Monday, August 8, 2016

Irish Freight Transport Association Objects to French Road Haulage Truck Driving Law

Repeal or Match with Reciprocal Rules on Minimum Drivers Wages Says FTAI
Shipping News Feature
FRANCE – IRELAND – The joke of the ‘Loi Macron’, brainchild of French Minister of the Economy, Industry and Digital Affairs, Emmanuel Macron, is that it has been publicised as a method of freeing the country’s economy somewhat from its strict employment laws and opening up to a more European standpoint, yet the section covering the minimum wage for foreign freight and coach drivers engaged in road haulage operations is now seen as doing the exact opposite. Industry stakeholders are asking how a rule insisting truck drivers’ wages are decided by the French, no matter where they hail from, be described as loosening the country’s over regulated economy, as our recent article listing the regulations pointed out.

Now the Freight Transport Association in Ireland (FTAI) is asking the Irish government to either force the repeal of the law or introduce reciprocal measures. The Macron Law itself covers a raft of changes, many already watered down to gain acceptance in the French Parliament, but the idea of controlling the wages of overseas workers whilst they are engaged in international transport operations seems to the FTAI to directly contradict the spirit and principles of the European Community.

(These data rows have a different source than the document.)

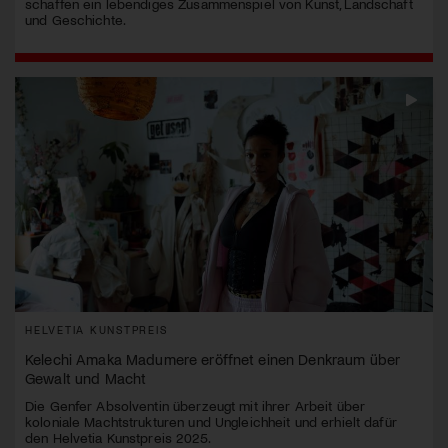
schaffen ein lebendiges Zusammenspiel von Kunst, Landschaft
und Geschichte.
HELVETIA KUNSTPREIS
Kelechi Amaka Madumere eröffnet einen Denkraum über
Gewalt und Macht
Die Genfer Absolventin überzeugt mit ihrer Arbeit über
koloniale Machtstrukturen und Ungleichheit und erhielt dafür
den Helvetia Kunstpreis 2025.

According to FTAI’s interpretation the Macron law rules do not apply to transit operations through France, only to transport operations in France, and don’t apply to self-employed drivers either. The law is notionally intended to enforce the French minimum wage. It requires transport companies to submit a ‘posting’ certificate for each worker, which must be renewed every six months. The employer must also appoint a company representative in France for the duration of the transport operation plus 18 months. Neil McDonnell, FTA Ireland General Manager commented:

“This law is ludicrous and totally unfair to our members. It constitutes a direct assault on the principle of free movement of goods and services throughout the EU. It is a cynical protectionist measure, designed to make transport operations within French territory administratively difficult, unless carried out on French vehicles. FTA Ireland considers these rules to be a ridiculous interpretation of Directive 96/71/EC, which applies to workers posted to another country.

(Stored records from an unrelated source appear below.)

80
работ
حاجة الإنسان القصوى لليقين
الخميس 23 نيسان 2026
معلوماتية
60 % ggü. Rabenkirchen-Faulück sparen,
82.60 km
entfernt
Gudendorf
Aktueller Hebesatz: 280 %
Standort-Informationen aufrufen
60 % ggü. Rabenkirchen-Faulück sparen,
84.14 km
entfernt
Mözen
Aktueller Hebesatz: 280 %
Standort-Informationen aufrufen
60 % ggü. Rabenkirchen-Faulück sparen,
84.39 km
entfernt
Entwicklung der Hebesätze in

“The directive was never intended to apply to workers temporarily operating in another country on transport operations. This new French legislation is even more complicated than we originally feared. For truck drivers, the minimum hourly wage ranges from €9.68 to €10.00, depending on the weight of the truck and the qualification of the driver. For coach drivers, the hourly rate ranges from €10.11 to €10.64.”

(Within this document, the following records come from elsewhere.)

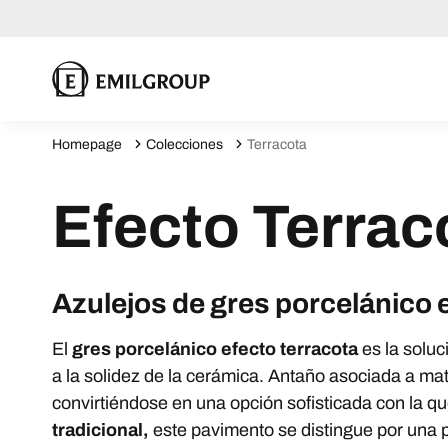
Homepage
Colecciones
Terracota
Efecto Terrac
Azulejos de gres porcelánico 
El
gres porcelánico efecto terracota
es la solu
a la solidez de la cerámica. Antaño asociada a mat
convirtiéndose en una opción sofisticada con la qu
tradicional,
este pavimento se distingue por una 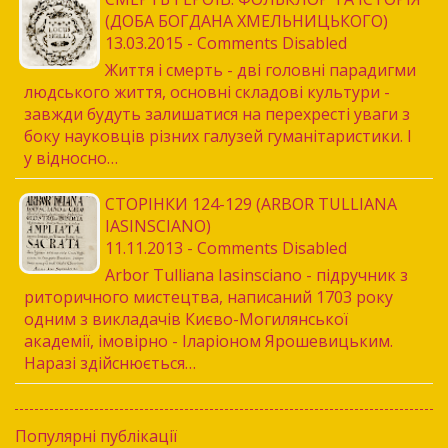
(ДОБА БОГДАНА ХМЕЛЬНИЦЬКОГО)
13.03.2015 - Comments Disabled
Життя і смерть - дві головні парадигми
людського життя, основні складові культури -
завжди будуть залишатися на перехресті уваги з
боку науковців різних галузей гуманітаристики. І
у відносно…
СТОРІНКИ 124-129 (ARBOR TULLIANA
IASINSCIANO)
11.11.2013 - Comments Disabled
Arbor Tulliana Iasinsciano - підручник з
риторичного мистецтва, написаний 1703 року
одним з викладачів Києво-Могилянської
академії, імовірно - Іларіоном Ярошевицьким.
Наразі здійснюється…
Популярні публікації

The FTAI also highlighted that while the French authorities failed to provide details of their new minimum wage laws prior to enactment, these are now available in translated format here along with a link to Frequently Asked Questions. Reading the information it would appear that, although those merely transiting the country with no loading or offloading in France, are not covered by the legislation, they are still liable to be asked to prove this, and vehicles of any weight, including those less than 3.5 tonnes, i.e. van drivers will be required to comply fully with the rules.

Both a compliance certificate and a copy of the driver’s contract are required to be in the vehicle cab at all times whilst in France. Failure to carry a valid, compliant certificate on board the vehicle will be punishable by a class 4 fine (up to a maximum of €750). Failure to carry the employee’s contract of employment and, where applicable, the employee secondment agreement on board the vehicle will be punishable by a class 3 fine (up to a maximum of €450).

To its critics France would seem yet again to have turned a simple principle into a complex, rule ridden piece of legislation, both unwieldy and expensive to comply with and weighted heavily in favour of the host country, rather than the European ideal. It remains to be seen where the UK stands with regards to future status, as Brexit negotiations will doubtless mean any French rulings will apply to British truck and coach drivers, no matter what happen to those from the EU.